Github Issue: 
This notebook defines the schema and the usage/ manipulation of each column of the datasource to be stored in the database. Aim for minimum schema to answer the following questions:
- cpueff/walltime/failure rate of jobs BY input data tier/site/mc production/offsite vs onsite

## schema

In [None]:
#Possible (minimum) schema for the first datasource:
def _get_schema():
    return StructType(
        [
            StructField(
                "data",
                StructType(
                    [
                        StructField("RecordTime", LongType(), nullable=False), #Could store as YYYY:MM:DD or HH YYYY:MM:DD
                        StructField("CMSSite", StringType(), nullable=True),
                        StructField("InputData", StringType(), nullable=True), #['Onsite', 'Offsite']
                        StructField("Chirp_CRAB3_Job_ExitCode", LongType(), nullable=True), #Not manipulated yet
                        StructField("CMSPrimaryDataTier", StringType(), nullable=True),
                        StructField("Status", StringType(), nullable=True), #Only includes ['Removed','Completed','Held','Error']
                        StructField("OverflowType", StringType(), nullable=True),
                        StructField("WallClockHr", DoubleType(), nullable=True),
                        StructField("CpuTimeHr", DoubleType(), nullable=True),
                        StructField("RequestCpus", LongType(), nullable=True),
                        StructField("Type", StringType(), nullable=True),
                        StructField("CRAB_DataBlock", StringType(), nullable=True), #For identifying MC Prod
                    ]
                ),
            ),
        ]
    )

## definitions of the content

In [None]:
def _cal_avg_cpu_eff(CpuTimeHr,WallClockHr,RequestCpus):
    return (100*CpuTimeHr)/(WallClockHr*RequestCpus)

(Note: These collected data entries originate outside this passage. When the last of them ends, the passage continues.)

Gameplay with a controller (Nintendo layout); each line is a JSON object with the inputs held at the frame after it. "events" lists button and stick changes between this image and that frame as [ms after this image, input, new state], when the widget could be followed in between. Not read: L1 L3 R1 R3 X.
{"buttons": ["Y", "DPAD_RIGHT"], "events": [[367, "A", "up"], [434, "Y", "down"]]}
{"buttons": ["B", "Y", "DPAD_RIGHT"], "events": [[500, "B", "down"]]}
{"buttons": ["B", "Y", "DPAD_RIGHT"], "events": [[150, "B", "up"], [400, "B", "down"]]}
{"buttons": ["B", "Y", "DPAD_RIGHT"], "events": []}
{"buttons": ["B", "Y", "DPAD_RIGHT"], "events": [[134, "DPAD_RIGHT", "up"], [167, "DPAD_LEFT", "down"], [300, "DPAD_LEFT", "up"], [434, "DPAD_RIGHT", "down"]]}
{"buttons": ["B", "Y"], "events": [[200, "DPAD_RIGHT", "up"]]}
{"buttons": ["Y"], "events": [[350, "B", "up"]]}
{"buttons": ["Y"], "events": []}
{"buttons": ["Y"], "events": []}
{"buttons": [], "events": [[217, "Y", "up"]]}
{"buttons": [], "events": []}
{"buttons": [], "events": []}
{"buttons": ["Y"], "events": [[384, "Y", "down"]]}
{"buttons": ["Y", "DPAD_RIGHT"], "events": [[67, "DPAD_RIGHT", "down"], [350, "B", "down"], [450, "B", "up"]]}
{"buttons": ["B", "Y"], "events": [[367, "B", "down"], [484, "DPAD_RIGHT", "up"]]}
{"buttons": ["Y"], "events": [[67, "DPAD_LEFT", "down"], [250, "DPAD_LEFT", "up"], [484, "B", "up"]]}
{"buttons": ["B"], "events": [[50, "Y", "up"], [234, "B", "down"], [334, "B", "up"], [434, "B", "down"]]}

#note - WallClockHr*RequestCpus = CoreHr
#referenced - https://github.com/dmwm/cms-htcondor-es/blob/7fdcb7667b39081ddff98da26ad4e3ed33f9e244/src/htcondor_es/convert_to_json.py#L838

In [None]:
def _manipulate_chirp_crab3_exitcode(Chirp_CRAB3_Job_ExitCode):
    if(Chirp_CRAB3_Job_ExitCode==0):
        return ('Success')
    else if (Chirp_CRAB3_Job_ExitCode!=0 && Chirp_CRAB3_Job_ExitCode.isNotNull()):
        return ('Fail')
    else:
        #when Chirp_CRAB3_Job_ExitCode.isNull()
        return ('Not Analysis Job')
#note - Chirp_CRAB3_Job_ExitCode might not cover the case where jobs get cancelled bc of user's mistake
#note - Should discuss Chirp_CRAB3_Job_ExitCode vs ExitCode

In [None]:
def _is_mc_prod_job(CRAB_DataBlock, Type):
    if(CRAB_DataBlock=='MCFakeBlock' && Type=='analysis'):
        return True
    else:
        return False